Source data
_ _ _

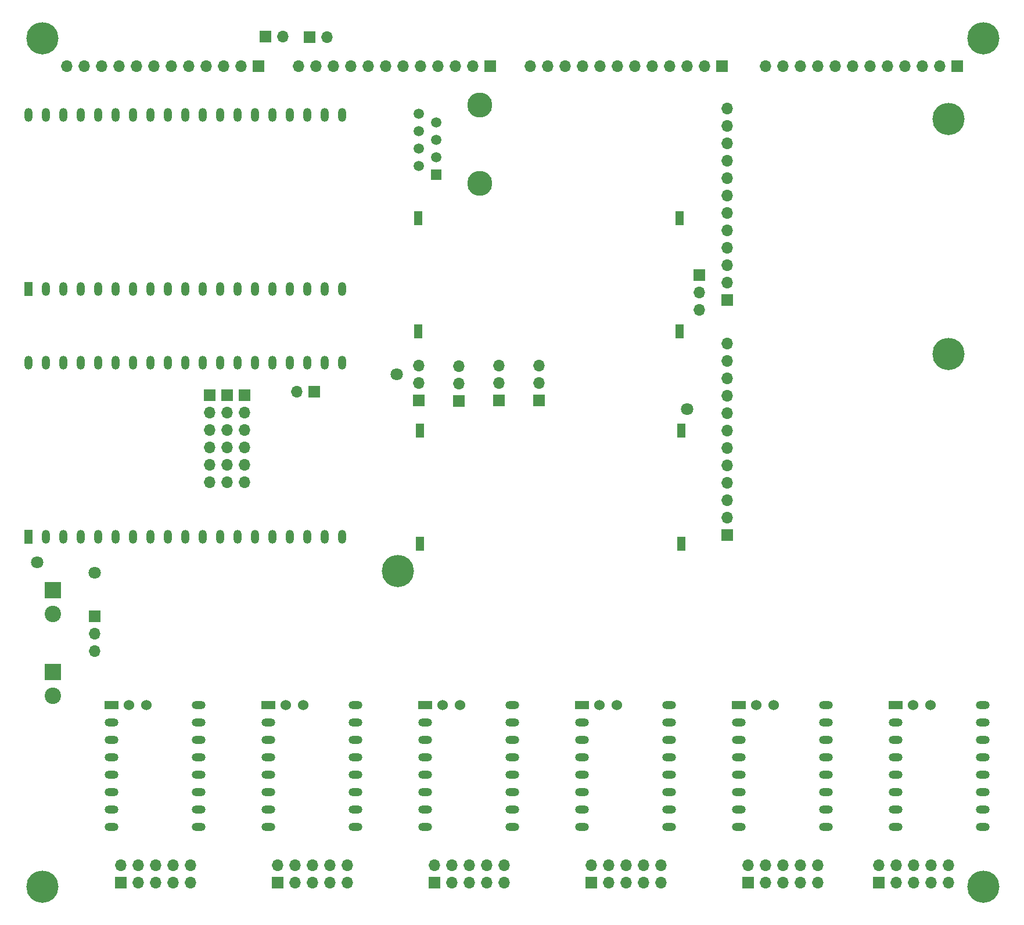
<source format=gbs>
G04 #@! TF.GenerationSoftware,KiCad,Pcbnew,(5.1.9)-1*
G04 #@! TF.CreationDate,2021-03-09T19:40:00-06:00*
G04 #@! TF.ProjectId,BDringController,42447269-6e67-4436-9f6e-74726f6c6c65,rev?*
G04 #@! TF.SameCoordinates,Original*
G04 #@! TF.FileFunction,Soldermask,Bot*
G04 #@! TF.FilePolarity,Negative*
%FSLAX46Y46*%
G04 Gerber Fmt 4.6, Leading zero omitted, Abs format (unit mm)*
G04 Created by KiCad (PCBNEW (5.1.9)-1) date 2021-03-09 19:40:00*
%MOMM*%
%LPD*%
G01*
G04 APERTURE LIST*
%ADD10O,1.200000X2.000000*%
%ADD11R,1.200000X2.000000*%
%ADD12C,3.650000*%
%ADD13R,1.500000X1.500000*%
%ADD14C,1.500000*%
%ADD15C,1.524000*%
%ADD16O,2.000000X1.200000*%
%ADD17R,2.000000X1.200000*%
%ADD18C,4.700000*%
%ADD19C,3.100000*%
%ADD20C,4.700001*%
%ADD21O,1.700000X1.700000*%
%ADD22R,1.700000X1.700000*%
%ADD23R,2.400000X2.400000*%
%ADD24C,2.400000*%
%ADD25C,1.800000*%
G04 APERTURE END LIST*
D10*
X62738000Y-76581000D03*
D11*
X62738000Y-101981000D03*
D10*
X65278000Y-76581000D03*
X65278000Y-101981000D03*
X67818000Y-76581000D03*
X67818000Y-101981000D03*
X70358000Y-76581000D03*
X70358000Y-101981000D03*
X72898000Y-76581000D03*
X72898000Y-101981000D03*
X75438000Y-76581000D03*
X75438000Y-101981000D03*
X77978000Y-76581000D03*
X77978000Y-101981000D03*
X80518000Y-76581000D03*
X80518000Y-101981000D03*
X83058000Y-76581000D03*
X83058000Y-101981000D03*
X85598000Y-76581000D03*
X85598000Y-101981000D03*
X88138000Y-76581000D03*
X88138000Y-101981000D03*
X90678000Y-76581000D03*
X90678000Y-101981000D03*
X93218000Y-76581000D03*
X93218000Y-101981000D03*
X95758000Y-76581000D03*
X95758000Y-101981000D03*
X98298000Y-76581000D03*
X98298000Y-101981000D03*
X100838000Y-76581000D03*
X100838000Y-101981000D03*
X103378000Y-76581000D03*
X103378000Y-101981000D03*
X105918000Y-76581000D03*
X105918000Y-101981000D03*
X108458000Y-76581000D03*
X108458000Y-101981000D03*
X62738000Y-40386000D03*
D11*
X62738000Y-65786000D03*
D10*
X65278000Y-40386000D03*
X65278000Y-65786000D03*
X67818000Y-40386000D03*
X67818000Y-65786000D03*
X70358000Y-40386000D03*
X70358000Y-65786000D03*
X72898000Y-40386000D03*
X72898000Y-65786000D03*
X75438000Y-40386000D03*
X75438000Y-65786000D03*
X77978000Y-40386000D03*
X77978000Y-65786000D03*
X80518000Y-40386000D03*
X80518000Y-65786000D03*
X83058000Y-40386000D03*
X83058000Y-65786000D03*
X85598000Y-40386000D03*
X85598000Y-65786000D03*
X88138000Y-40386000D03*
X88138000Y-65786000D03*
X90678000Y-40386000D03*
X90678000Y-65786000D03*
X93218000Y-40386000D03*
X93218000Y-65786000D03*
X95758000Y-40386000D03*
X95758000Y-65786000D03*
X98298000Y-40386000D03*
X98298000Y-65786000D03*
X100838000Y-40386000D03*
X100838000Y-65786000D03*
X103378000Y-40386000D03*
X103378000Y-65786000D03*
X105918000Y-40386000D03*
X105918000Y-65786000D03*
X108458000Y-40386000D03*
X108458000Y-65786000D03*
D12*
X128500000Y-39000000D03*
X128500000Y-50430000D03*
D13*
X122150000Y-49160000D03*
D14*
X119610000Y-47890000D03*
X122150000Y-46620000D03*
X119610000Y-45350000D03*
X122150000Y-44080000D03*
X119610000Y-42810000D03*
X122150000Y-41540000D03*
X119610000Y-40270000D03*
D11*
X157607000Y-72009000D03*
X157607000Y-55499000D03*
X119507000Y-72009000D03*
X119507000Y-55499000D03*
D15*
X102743000Y-126492000D03*
X100203000Y-126492000D03*
D16*
X97663000Y-144272000D03*
X110363000Y-144272000D03*
X97663000Y-141732000D03*
X110363000Y-141732000D03*
X97663000Y-139192000D03*
X110363000Y-139192000D03*
X97663000Y-136652000D03*
X110363000Y-136652000D03*
X97663000Y-134112000D03*
X110363000Y-134112000D03*
X97663000Y-131572000D03*
X110363000Y-131572000D03*
X97663000Y-129032000D03*
X110363000Y-129032000D03*
D17*
X97663000Y-126492000D03*
D16*
X110363000Y-126492000D03*
D15*
X125603000Y-126492000D03*
X123063000Y-126492000D03*
D16*
X120523000Y-144272000D03*
X133223000Y-144272000D03*
X120523000Y-141732000D03*
X133223000Y-141732000D03*
X120523000Y-139192000D03*
X133223000Y-139192000D03*
X120523000Y-136652000D03*
X133223000Y-136652000D03*
X120523000Y-134112000D03*
X133223000Y-134112000D03*
X120523000Y-131572000D03*
X133223000Y-131572000D03*
X120523000Y-129032000D03*
X133223000Y-129032000D03*
D17*
X120523000Y-126492000D03*
D16*
X133223000Y-126492000D03*
D15*
X171323000Y-126492000D03*
X168783000Y-126492000D03*
D16*
X166243000Y-144272000D03*
X178943000Y-144272000D03*
X166243000Y-141732000D03*
X178943000Y-141732000D03*
X166243000Y-139192000D03*
X178943000Y-139192000D03*
X166243000Y-136652000D03*
X178943000Y-136652000D03*
X166243000Y-134112000D03*
X178943000Y-134112000D03*
X166243000Y-131572000D03*
X178943000Y-131572000D03*
X166243000Y-129032000D03*
X178943000Y-129032000D03*
D17*
X166243000Y-126492000D03*
D16*
X178943000Y-126492000D03*
D15*
X194183000Y-126492000D03*
X191643000Y-126492000D03*
D16*
X189103000Y-144272000D03*
X201803000Y-144272000D03*
X189103000Y-141732000D03*
X201803000Y-141732000D03*
X189103000Y-139192000D03*
X201803000Y-139192000D03*
X189103000Y-136652000D03*
X201803000Y-136652000D03*
X189103000Y-134112000D03*
X201803000Y-134112000D03*
X189103000Y-131572000D03*
X201803000Y-131572000D03*
X189103000Y-129032000D03*
X201803000Y-129032000D03*
D17*
X189103000Y-126492000D03*
D16*
X201803000Y-126492000D03*
D15*
X148463000Y-126492000D03*
X145923000Y-126492000D03*
D16*
X143383000Y-144272000D03*
X156083000Y-144272000D03*
X143383000Y-141732000D03*
X156083000Y-141732000D03*
X143383000Y-139192000D03*
X156083000Y-139192000D03*
X143383000Y-136652000D03*
X156083000Y-136652000D03*
X143383000Y-134112000D03*
X156083000Y-134112000D03*
X143383000Y-131572000D03*
X156083000Y-131572000D03*
X143383000Y-129032000D03*
X156083000Y-129032000D03*
D17*
X143383000Y-126492000D03*
D16*
X156083000Y-126492000D03*
D15*
X79883000Y-126492000D03*
X77343000Y-126492000D03*
D16*
X74803000Y-144272000D03*
X87503000Y-144272000D03*
X74803000Y-141732000D03*
X87503000Y-141732000D03*
X74803000Y-139192000D03*
X87503000Y-139192000D03*
X74803000Y-136652000D03*
X87503000Y-136652000D03*
X74803000Y-134112000D03*
X87503000Y-134112000D03*
X74803000Y-131572000D03*
X87503000Y-131572000D03*
X74803000Y-129032000D03*
X87503000Y-129032000D03*
D17*
X74803000Y-126492000D03*
D16*
X87503000Y-126492000D03*
D18*
X64770000Y-29210000D03*
D19*
X64770000Y-29210000D03*
D18*
X196850000Y-41021000D03*
D19*
X196850000Y-41021000D03*
D18*
X196850000Y-75311000D03*
D19*
X196850000Y-75311000D03*
D20*
X201930000Y-153035000D03*
D19*
X201930000Y-153035000D03*
D18*
X116586000Y-106934000D03*
D19*
X116586000Y-106934000D03*
D18*
X64770000Y-153035000D03*
D19*
X64770000Y-153035000D03*
D21*
X68326000Y-33274000D03*
X70866000Y-33274000D03*
X73406000Y-33274000D03*
X75946000Y-33274000D03*
X78486000Y-33274000D03*
X81026000Y-33274000D03*
X83566000Y-33274000D03*
X86106000Y-33274000D03*
X88646000Y-33274000D03*
X91186000Y-33274000D03*
X93726000Y-33274000D03*
D22*
X96266000Y-33274000D03*
D21*
X91694000Y-93980000D03*
X91694000Y-91440000D03*
X91694000Y-88900000D03*
X91694000Y-86360000D03*
X91694000Y-83820000D03*
D22*
X91694000Y-81280000D03*
X94234000Y-81280000D03*
D21*
X94234000Y-83820000D03*
X94234000Y-86360000D03*
X94234000Y-88900000D03*
X94234000Y-91440000D03*
X94234000Y-93980000D03*
D22*
X164592000Y-101727000D03*
D21*
X164592000Y-99187000D03*
X164592000Y-96647000D03*
X164592000Y-94107000D03*
X164592000Y-91567000D03*
X164592000Y-89027000D03*
X164592000Y-86487000D03*
X164592000Y-83947000D03*
X164592000Y-81407000D03*
X164592000Y-78867000D03*
X164592000Y-76327000D03*
X164592000Y-73787000D03*
D23*
X66294000Y-121666000D03*
D24*
X66294000Y-125166000D03*
D23*
X66294000Y-109728000D03*
D24*
X66294000Y-113228000D03*
D21*
X102108000Y-33274000D03*
X104648000Y-33274000D03*
X107188000Y-33274000D03*
X109728000Y-33274000D03*
X112268000Y-33274000D03*
X114808000Y-33274000D03*
X117348000Y-33274000D03*
X119888000Y-33274000D03*
X122428000Y-33274000D03*
X124968000Y-33274000D03*
X127508000Y-33274000D03*
D22*
X130048000Y-33274000D03*
D21*
X72390000Y-118618000D03*
X72390000Y-116078000D03*
D22*
X72390000Y-113538000D03*
X164592000Y-67437000D03*
D21*
X164592000Y-64897000D03*
X164592000Y-62357000D03*
X164592000Y-59817000D03*
X164592000Y-57277000D03*
X164592000Y-54737000D03*
X164592000Y-52197000D03*
X164592000Y-49657000D03*
X164592000Y-47117000D03*
X164592000Y-44577000D03*
X164592000Y-42037000D03*
X164592000Y-39497000D03*
D22*
X160528000Y-63754000D03*
D21*
X160528000Y-66294000D03*
X160528000Y-68834000D03*
X135890000Y-33274000D03*
X138430000Y-33274000D03*
X140970000Y-33274000D03*
X143510000Y-33274000D03*
X146050000Y-33274000D03*
X148590000Y-33274000D03*
X151130000Y-33274000D03*
X153670000Y-33274000D03*
X156210000Y-33274000D03*
X158750000Y-33274000D03*
X161290000Y-33274000D03*
D22*
X163830000Y-33274000D03*
X198120000Y-33274000D03*
D21*
X195580000Y-33274000D03*
X193040000Y-33274000D03*
X190500000Y-33274000D03*
X187960000Y-33274000D03*
X185420000Y-33274000D03*
X182880000Y-33274000D03*
X180340000Y-33274000D03*
X177800000Y-33274000D03*
X175260000Y-33274000D03*
X172720000Y-33274000D03*
X170180000Y-33274000D03*
X119634000Y-76962000D03*
X119634000Y-79502000D03*
D22*
X119634000Y-82042000D03*
X125476000Y-82169000D03*
D21*
X125476000Y-79629000D03*
X125476000Y-77089000D03*
X131318000Y-76962000D03*
X131318000Y-79502000D03*
D22*
X131318000Y-82042000D03*
X137160000Y-82042000D03*
D21*
X137160000Y-79502000D03*
X137160000Y-76962000D03*
D11*
X119761000Y-86487000D03*
X119761000Y-102997000D03*
X157861000Y-86487000D03*
X157861000Y-102997000D03*
D19*
X201930000Y-29210000D03*
D18*
X201930000Y-29210000D03*
D22*
X76200000Y-152400000D03*
D21*
X76200000Y-149860000D03*
X78740000Y-152400000D03*
X78740000Y-149860000D03*
X81280000Y-152400000D03*
X81280000Y-149860000D03*
X83820000Y-152400000D03*
X83820000Y-149860000D03*
X86360000Y-152400000D03*
X86360000Y-149860000D03*
X109220000Y-149860000D03*
X109220000Y-152400000D03*
X106680000Y-149860000D03*
X106680000Y-152400000D03*
X104140000Y-149860000D03*
X104140000Y-152400000D03*
X101600000Y-149860000D03*
X101600000Y-152400000D03*
X99060000Y-149860000D03*
D22*
X99060000Y-152400000D03*
X121920000Y-152400000D03*
D21*
X121920000Y-149860000D03*
X124460000Y-152400000D03*
X124460000Y-149860000D03*
X127000000Y-152400000D03*
X127000000Y-149860000D03*
X129540000Y-152400000D03*
X129540000Y-149860000D03*
X132080000Y-152400000D03*
X132080000Y-149860000D03*
X154940000Y-149860000D03*
X154940000Y-152400000D03*
X152400000Y-149860000D03*
X152400000Y-152400000D03*
X149860000Y-149860000D03*
X149860000Y-152400000D03*
X147320000Y-149860000D03*
X147320000Y-152400000D03*
X144780000Y-149860000D03*
D22*
X144780000Y-152400000D03*
X167640000Y-152400000D03*
D21*
X167640000Y-149860000D03*
X170180000Y-152400000D03*
X170180000Y-149860000D03*
X172720000Y-152400000D03*
X172720000Y-149860000D03*
X175260000Y-152400000D03*
X175260000Y-149860000D03*
X177800000Y-152400000D03*
X177800000Y-149860000D03*
X196850000Y-149860000D03*
X196850000Y-152400000D03*
X194310000Y-149860000D03*
X194310000Y-152400000D03*
X191770000Y-149860000D03*
X191770000Y-152400000D03*
X189230000Y-149860000D03*
X189230000Y-152400000D03*
X186690000Y-149860000D03*
D22*
X186690000Y-152400000D03*
X89154000Y-81280000D03*
D21*
X89154000Y-83820000D03*
X89154000Y-86360000D03*
X89154000Y-88900000D03*
X89154000Y-91440000D03*
X89154000Y-93980000D03*
D22*
X104394000Y-80772000D03*
D21*
X101854000Y-80772000D03*
D25*
X64008000Y-105664000D03*
X116393504Y-78279456D03*
X158750000Y-83312000D03*
X72390000Y-107188000D03*
D21*
X99840000Y-29000000D03*
D22*
X97300000Y-29000000D03*
X103700000Y-29100000D03*
D21*
X106240000Y-29100000D03*
M02*

</source>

_ _ _

Of the records above, copy each line that includes "format".

• **WRITTEN ANSWER**
<source format=gbs>
G04 Gerber Fmt 4.6, Leading zero omitted, Abs format (unit mm)*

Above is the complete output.